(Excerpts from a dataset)

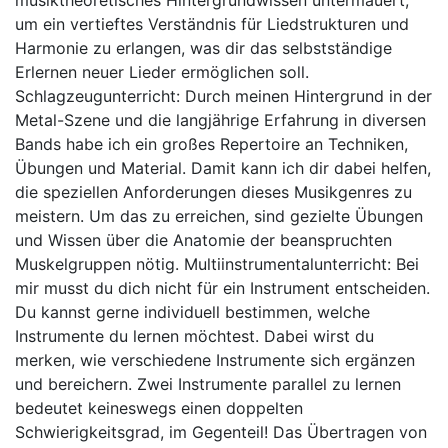
um ein vertieftes Verständnis für Liedstrukturen und
Harmonie zu erlangen, was dir das selbstständige
Erlernen neuer Lieder ermöglichen soll.
Schlagzeugunterricht: Durch meinen Hintergrund in der
Metal-Szene und die langjährige Erfahrung in diversen
Bands habe ich ein großes Repertoire an Techniken,
Übungen und Material. Damit kann ich dir dabei helfen,
die speziellen Anforderungen dieses Musikgenres zu
meistern. Um das zu erreichen, sind gezielte Übungen
und Wissen über die Anatomie der beanspruchten
Muskelgruppen nötig. Multiinstrumentalunterricht: Bei
mir musst du dich nicht für ein Instrument entscheiden.
Du kannst gerne individuell bestimmen, welche
Instrumente du lernen möchtest. Dabei wirst du
merken, wie verschiedene Instrumente sich ergänzen
und bereichern. Zwei Instrumente parallel zu lernen
bedeutet keineswegs einen doppelten
Schwierigkeitsgrad, im Gegenteil! Das Übertragen von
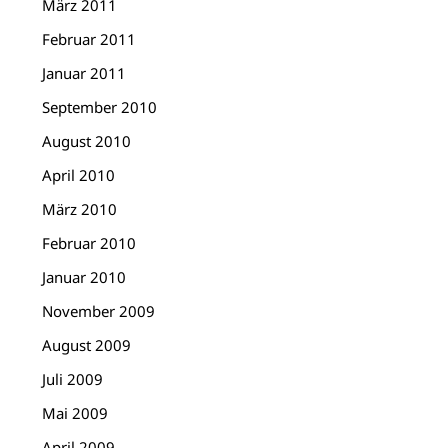
März 2011
Februar 2011
Januar 2011
September 2010
August 2010
April 2010
März 2010
Februar 2010
Januar 2010
November 2009
August 2009
Juli 2009
Mai 2009
April 2009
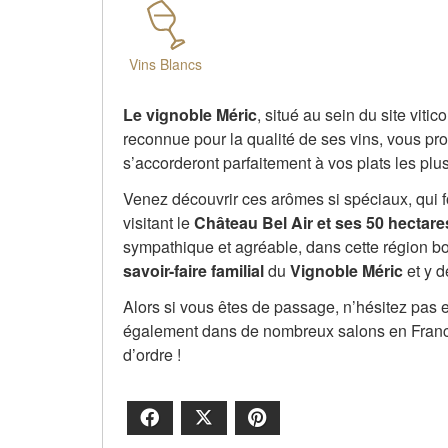
Vins Blancs
Le vignoble Méric
, situé au sein du site vitic
reconnue pour la qualité de ses vins, vous p
s’accorderont parfaitement à vos plats les plu
Venez découvrir ces arômes si spéciaux, qui f
visitant le
Château Bel Air et ses 50 hectare
sympathique et agréable, dans cette région bord
savoir-faire familial
du
Vignoble Méric
et y d
Alors si vous êtes de passage, n’hésitez pas et
également dans de nombreux salons en Franc
d’ordre !
Facebook
X
Pinterest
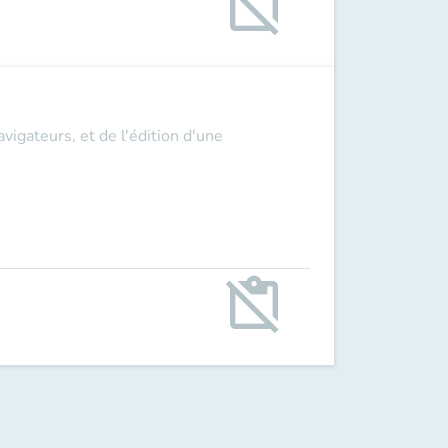
content_paste_off
vigateurs, et de l'édition d'une
content_paste_off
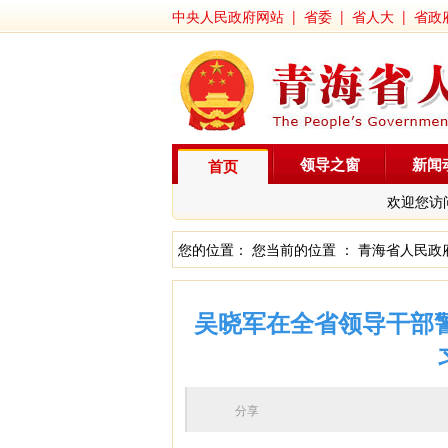
中央人民政府网站
|
省委
|
省人大
|
省政
领导之窗
新闻
首页
欢迎您访
您的位置： 您当前的位置 ：
青海省人民政
吴晓军在全省领导干部警
分享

**WHAT THE EXERCISE ASKS**
Every line above has to be output exactly; the pictures must be dropped.

**RESULT OF THE EXERCISE**
um ein vertieftes Verständnis für Liedstrukturen und
Harmonie zu erlangen, was dir das selbstständige
Erlernen neuer Lieder ermöglichen soll.
Schlagzeugunterricht: Durch meinen Hintergrund in der
Metal-Szene und die langjährige Erfahrung in diversen
Bands habe ich ein großes Repertoire an Techniken,
Übungen und Material. Damit kann ich dir dabei helfen,
die speziellen Anforderungen dieses Musikgenres zu
meistern. Um das zu erreichen, sind gezielte Übungen
und Wissen über die Anatomie der beanspruchten
Muskelgruppen nötig. Multiinstrumentalunterricht: Bei
mir musst du dich nicht für ein Instrument entscheiden.
Du kannst gerne individuell bestimmen, welche
Instrumente du lernen möchtest. Dabei wirst du
merken, wie verschiedene Instrumente sich ergänzen
und bereichern. Zwei Instrumente parallel zu lernen
bedeutet keineswegs einen doppelten
Schwierigkeitsgrad, im Gegenteil! Das Übertragen von
März 2011
Februar 2011
Januar 2011
September 2010
August 2010
April 2010
März 2010
Februar 2010
Januar 2010
November 2009
August 2009
Juli 2009
Mai 2009
April 2009
Vins Blancs
Le vignoble Méric
, situé au sein du site vitic
reconnue pour la qualité de ses vins, vous p
s’accorderont parfaitement à vos plats les plu
Venez découvrir ces arômes si spéciaux, qui f
visitant le
Château Bel Air et ses 50 hectare
sympathique et agréable, dans cette région bord
savoir-faire familial
du
Vignoble Méric
et y d
Alors si vous êtes de passage, n’hésitez pas et
également dans de nombreux salons en Franc
d’ordre !
Facebook
X
Pinterest
content_paste_off
vigateurs, et de l'édition d'une
content_paste_off
中央人民政府网站
|
省委
|
省人大
|
省政
领导之窗
新闻
首页
欢迎您访
您的位置： 您当前的位置 ：
青海省人民政
吴晓军在全省领导干部警
分享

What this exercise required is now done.